RECORDS TO PROCESS:
# # # # # # #
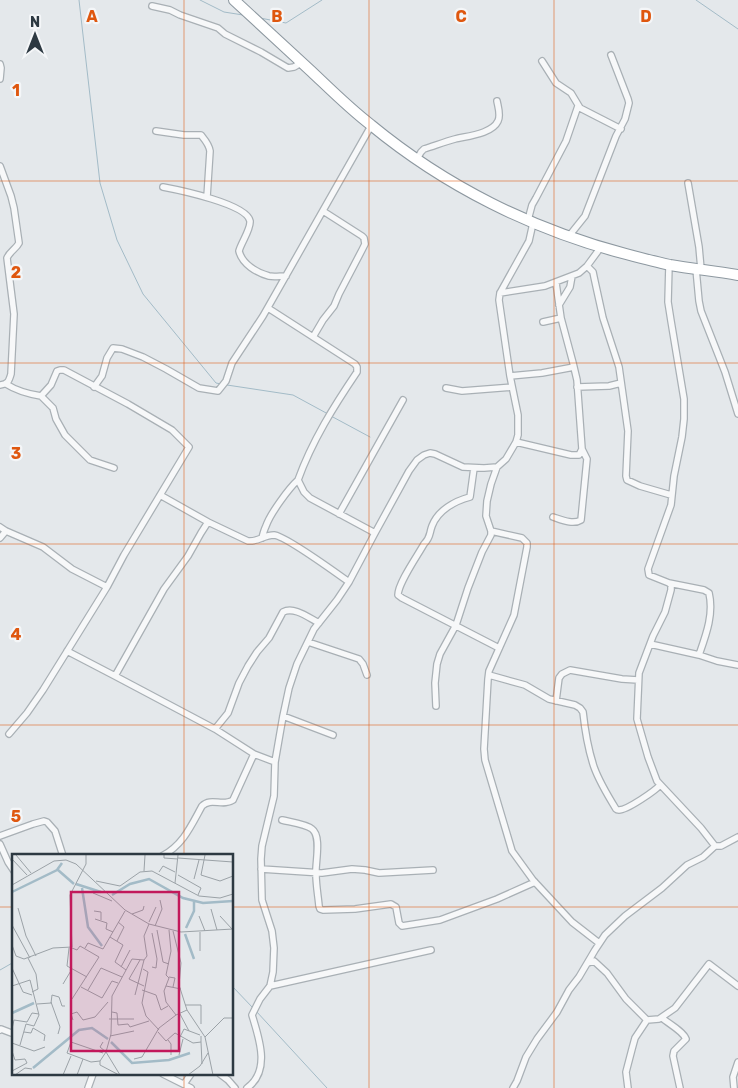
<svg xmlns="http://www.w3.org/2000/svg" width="738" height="1088" font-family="Rubik,sans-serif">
  <rect width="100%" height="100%" fill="#e4e8eb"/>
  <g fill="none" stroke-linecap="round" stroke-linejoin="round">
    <path stroke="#a3bbc7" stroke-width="1" d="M79,0L100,183L117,240L143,294L216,383L221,384
      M200,0L224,12L243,15
      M696,0L738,29
      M260,18L286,23L322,0
      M227,385L293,395L328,414
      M331,416L370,437
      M0,970L14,962
      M232,986L253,1008
      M256,1011L327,1088"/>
    <g stroke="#a9b0b5" stroke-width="8">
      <path id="street" d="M152,6L170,10L180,15L218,28L225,34L261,52L288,68L294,67L301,63
        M542,61L556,83L571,93L580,108L621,129
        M0,64L1,68L0,79
        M156,131L184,135H201C205,140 209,144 210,151L207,197
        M417,159L421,152L424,149C434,146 444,142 455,139C467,136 492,134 498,121C501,115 498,107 497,101
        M0,166L11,196L14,208L19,243C16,249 10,251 7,258L14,314L11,374C9,381 8,384 0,385
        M688,183L699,247L701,269
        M163,187C179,190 247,204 250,221C251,229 241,243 239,251C242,264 257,273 269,276C274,277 280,276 286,276
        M528,220L532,205L536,198L566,141L578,106
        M569,236L585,216L616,136L625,119L629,103L628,99L611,55
        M669,265L668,302L671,321L684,399V419L682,437L674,476L671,505L648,569L649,575L669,583L671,585V590L665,612L653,636L639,673L637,719L648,757L657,781L701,828L715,846H721L738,837
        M587,266L593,272L594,277L603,318L619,367L628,431L626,476L627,480L640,486L671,495
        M696,269L699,301L701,311L725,372L738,414
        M500,293L545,286L579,273L587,266L601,247
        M559,305L570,287L572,276
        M268,308L355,364L357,367V372C334,406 312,441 298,480L304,492L310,498L375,533
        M543,322L561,318
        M313,337L323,320L334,306L339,294L362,250L365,244L364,238L362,236L323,211
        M510,376L542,373L574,367
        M6,384C17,391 28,394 41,396L51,385L57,371L60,370H64L128,404L172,430L189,447L124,555L107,587L43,690L27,713L9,734
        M94,387L102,376L107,358L113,348L122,349L143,357L166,369L199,388L218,391L226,381L232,363L263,316L371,126
        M577,387L609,386L621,383
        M446,388L462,391L512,387
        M41,396L53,408L56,419L65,435L90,460L114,468
        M516,442L571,455H579L582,449
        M474,468L470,497C455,501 438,510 432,526C429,534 431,537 424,544C418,555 398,583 398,595L402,598L499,648
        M160,495L208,522
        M339,514L403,400
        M553,517C562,520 573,525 581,520L587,459L582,449L577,380L573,363L561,318L556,283
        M0,527L6,531L43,547L72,569L107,587
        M491,531L522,538L527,543V547L514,615L489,671L488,679L484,749L485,760L512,851L533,880L572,922L599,943
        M0,538L6,531
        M262,538C263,534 264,530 266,526C270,514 289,488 298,480
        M669,583L704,590L709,593C714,614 706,635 699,655
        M308,642L359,659L363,664L367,675
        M650,644L699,655L717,661L738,665
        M67,651L115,676L215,729L228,713L239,683L248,666L257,652L269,638L283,612C294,606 309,618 319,623
        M489,675L525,685L549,699L575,705L580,708L583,712C585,731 588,749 594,767C599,781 608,796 616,809C617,810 618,810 619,810C627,810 655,791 660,785
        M115,676L164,589L188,556L201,533L208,522L248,541C258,542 264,535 274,535C286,536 336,573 349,582
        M556,701L559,678L562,674L570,670L622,679L638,680
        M436,706L435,683L437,664L440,654L456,625L468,588L482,552L491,535V531L486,516L487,501L491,484L497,467
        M283,716L333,735
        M215,729L254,754L275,762
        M282,820C290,822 306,824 312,829C322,836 315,864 316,874C316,885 318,895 319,906L320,909L323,910L355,909L391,904L396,907L399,923L402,926L440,920L497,899L535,882
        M0,836L33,824L44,821L47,822L55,831L63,856
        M0,844L8,862L14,871
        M162,856C183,845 191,826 202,806C211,797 223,807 233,800L254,754
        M261,869L322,873L352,869L365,870L379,873L433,870
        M588,963L594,961L607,973L626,999L647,1020L659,1019L675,1008L709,964L738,986
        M270,986L431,950
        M662,1018C669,1024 683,1031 686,1039L674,1051L673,1056L680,1088
        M0,1030L1,1029L14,1034
        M163,1074L191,1088
        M220,1074L228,1080L235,1088
        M184,1084L191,1074
        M88,1088L93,1074
        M247,1088C271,1071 259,1038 252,1015L260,999L270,986L273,972L274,948L272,931L262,900L261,859L262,846L274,796L275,762L283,716L289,688L297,664L314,629L337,600L349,582L375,533L409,471L417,460L424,455L430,453L435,454L463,467L484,468L497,467L506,459L516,442L518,435V415L510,376L499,300L500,293L529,241L533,223
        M513,1088L517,1081L526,1057L537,1039L557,1012L569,990L579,977L595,950L605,935L625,916L662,888L687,865L703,857L715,846
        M628,1088L626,1072L632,1049L635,1038L647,1020
        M734,1088L733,1077L738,1062"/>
    </g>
    <g stroke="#8d98a0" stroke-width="12">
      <path id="highway" d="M234,0C260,24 286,48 312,72C331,90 350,109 371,125C445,186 533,230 626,254C641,258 656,262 670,265C693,269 716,271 738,275"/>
    </g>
    <use href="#street" stroke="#f7f8f9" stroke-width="5.5"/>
    <use href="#highway" stroke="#fff" stroke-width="10"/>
  </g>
  <path fill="none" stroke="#df570f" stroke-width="1" stroke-opacity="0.55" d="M184,0V856M369,0V1088M554,0V1088M0,181H738M0,363H738M0,544H738M0,725H738M0,907H14M232,907H738M184,1074V1088"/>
  <g transform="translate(12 854)">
    <rect width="221" height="221" fill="#e4e8eb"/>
    <path fill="none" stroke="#a3bbc7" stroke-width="2.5" d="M46,16L62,30M64,30L89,38M70,34L76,73L90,92M0,38L45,16L50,9M100,41L118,30L137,25L171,44L191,49L221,47M174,74L182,57V48M173,80L182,105M0,159L22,149M99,188L120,209L157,206L178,199M21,214L67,176L80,174L96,185"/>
    <path fill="none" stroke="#9ba2a7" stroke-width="1" d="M4,1L19,19M152,1V4L166,5M193,1L189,21L208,27L221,22M166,4L221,8M0,5L15,21M132,17L133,1M147,18L151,12L163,18M166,21L189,34L186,41M182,25L187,6M84,27L108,32L128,18L140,17L187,42L208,44L221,40M163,29L166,1M0,31L42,7L54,6L64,10L113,56L137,70L169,78L221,75M81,39L100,47M6,54L14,82L24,102M199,55L205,76M82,57L89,58V66M120,60L131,56L132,52M187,62L193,77M208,62L220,75M83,65L95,69L94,75L101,78M137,68L144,53M0,71L18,104M143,72L150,55L148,46M145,76L151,108L157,110M157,76L159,97L154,121L157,124L152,137L154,148L164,161L175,156L193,183L201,221M161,77L169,109L167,131L175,156M188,78V97M98,83L111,91L103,108L114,116M105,87L112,73L106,68M0,91L4,102L12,105L41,94L60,93L58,41L74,10V1M57,94L55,112L75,123M60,94L65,96L68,92L87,103L60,145M73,94L76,89L91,95L113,57M16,104L24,120L26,135L20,138M128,106L117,125L132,132M109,113L118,96M140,113L144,114L145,105L140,79M0,114L11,138L20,141M131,115L136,118L130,149L134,162L147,176M157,123L163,124L161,133M51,130L60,115M0,132L18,126L27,161L22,172L14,170M154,132L169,135M69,133L90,144L100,127L106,129M76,136L89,114L110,123M130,136L144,141L149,156L156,152M123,141L132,106M39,148L48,173L46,180M25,150L39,149L40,141L47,143L50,152H53M173,151H189V170M100,158L105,159L106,171L116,170L118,173L137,167M168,160L177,177M97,165H122M61,166L59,160L65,158L71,166L83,163L96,148M0,175L2,166L15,168L20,159L27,160M12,178L19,179L21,174L33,181L32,187M146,178L154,187L163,179L181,189L189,188V182M98,182L122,177M168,183L172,175L188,181M193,183L212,164H221M156,186L159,190V201M91,188L88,193L94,198L88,207L79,208L55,199L59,188L91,199M189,188L190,210M0,189L22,197L33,193M8,191L14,170M0,197L3,206L13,205L15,209L0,217M167,201L171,185M122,205L130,203L147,174L164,161M88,207V211L107,221M3,221L13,214L20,215M51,221L59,202M65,221L71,205M108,221L94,198L99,180L100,142L120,105L132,106L135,102L132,82L137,70M176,221L188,212L196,199"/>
    <path fill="#c2185b" fill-opacity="0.15" stroke="#c2185b" stroke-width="2.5" d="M59,38H167V197H59Z"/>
    <rect width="221" height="221" fill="none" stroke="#2d3942" stroke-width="2.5"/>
  </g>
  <g font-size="16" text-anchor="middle" font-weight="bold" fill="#df570f" stroke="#f4f6f8" stroke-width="4.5" stroke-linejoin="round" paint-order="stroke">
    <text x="92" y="22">A</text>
    <text x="277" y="22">B</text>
    <text x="461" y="22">C</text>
    <text x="646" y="22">D</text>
    <text x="16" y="96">1</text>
    <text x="16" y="278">2</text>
    <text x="16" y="459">3</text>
    <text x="16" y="640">4</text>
    <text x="16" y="822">5</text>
  </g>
  <g transform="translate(35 35)" stroke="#f4f6f8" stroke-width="4" paint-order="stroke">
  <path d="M0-4L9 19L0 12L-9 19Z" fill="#2d3942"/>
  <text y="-8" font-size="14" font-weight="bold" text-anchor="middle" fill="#2d3942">N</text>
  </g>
</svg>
# # # # # # #
INSTRUCTIONS FOR THE TASK: Out of the records above, pick each line that contains the string "size".

WRITTEN ANSWER:
  <g font-size="16" text-anchor="middle" font-weight="bold" fill="#df570f" stroke="#f4f6f8" stroke-width="4.5" stroke-linejoin="round" paint-order="stroke">
  <text y="-8" font-size="14" font-weight="bold" text-anchor="middle" fill="#2d3942">N</text>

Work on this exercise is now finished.